Problem description
All lines holding the string "label" should be copied from the data below.

Dataset excerpts:
--------------------------------
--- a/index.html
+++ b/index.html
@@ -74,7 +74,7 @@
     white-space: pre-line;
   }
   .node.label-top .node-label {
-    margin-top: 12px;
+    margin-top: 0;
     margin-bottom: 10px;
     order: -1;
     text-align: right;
--------------------------------
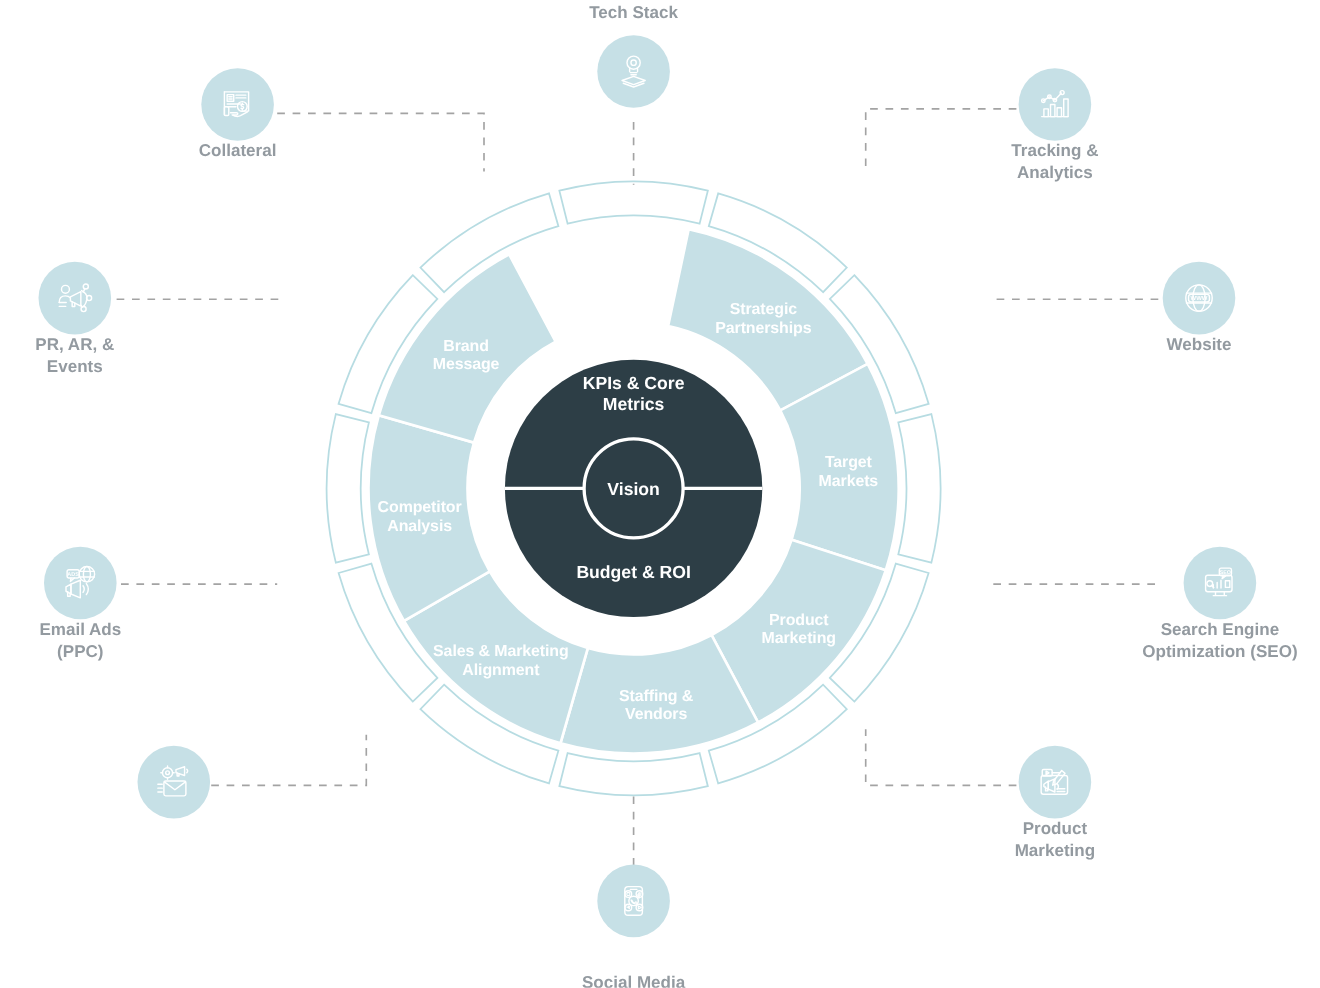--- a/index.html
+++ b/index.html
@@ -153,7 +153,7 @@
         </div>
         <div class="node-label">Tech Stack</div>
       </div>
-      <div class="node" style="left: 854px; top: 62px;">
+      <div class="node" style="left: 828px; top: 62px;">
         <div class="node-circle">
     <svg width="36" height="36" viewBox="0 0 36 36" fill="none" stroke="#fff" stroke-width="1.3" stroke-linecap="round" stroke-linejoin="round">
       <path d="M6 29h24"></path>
--------------------------------
Output of the task
   .node.label-top .node-label {
         <div class="node-label">Tech Stack</div>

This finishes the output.